- [Task item]: Please print exactly the line containing "Letzte Seite, OPUS4-1740: 1400 -> 1005" and every line after it to the end of the records below, and nothing more.

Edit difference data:
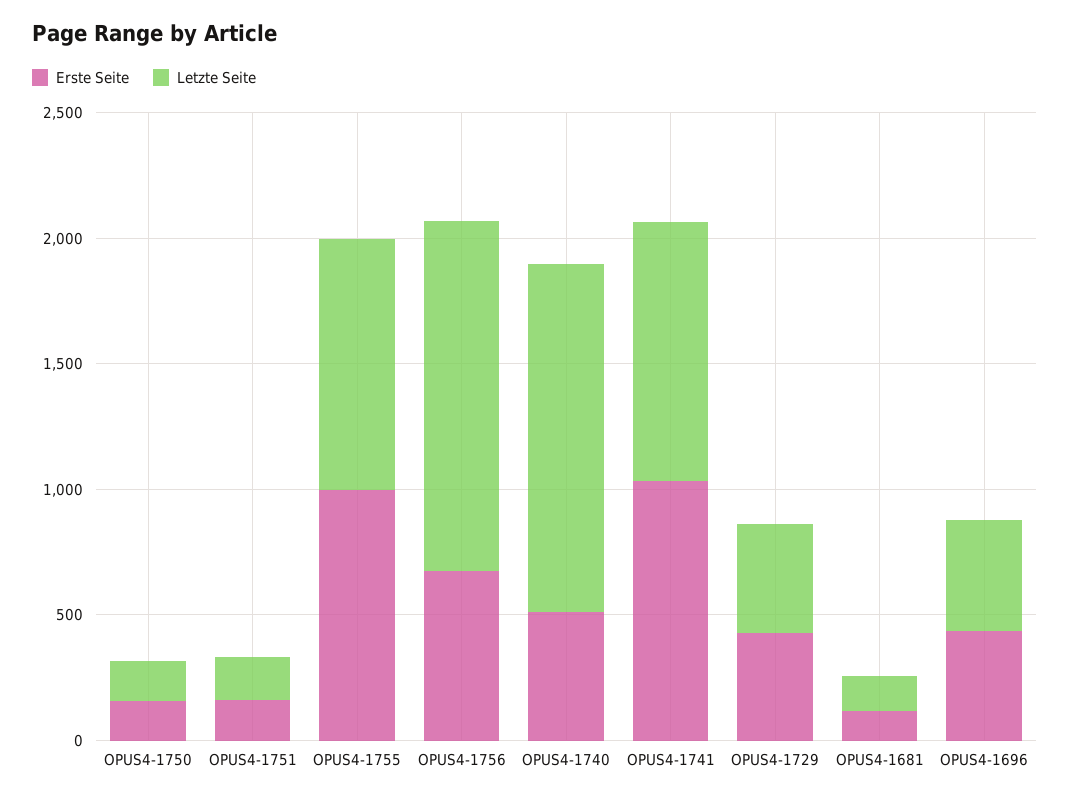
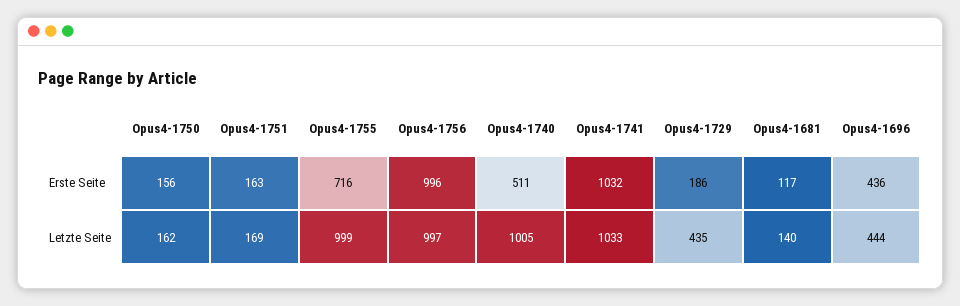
Erste Seite, OPUS4-1755: 1000 -> 716
Erste Seite, OPUS4-1756: 700 -> 996
Letzte Seite, OPUS4-1756: 1400 -> 997
Letzte Seite, OPUS4-1740: 1400 -> 1005
Erste Seite, OPUS4-1729: 400 -> 186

- [Written answer]:
Letzte Seite, OPUS4-1740: 1400 -> 1005
Erste Seite, OPUS4-1729: 400 -> 186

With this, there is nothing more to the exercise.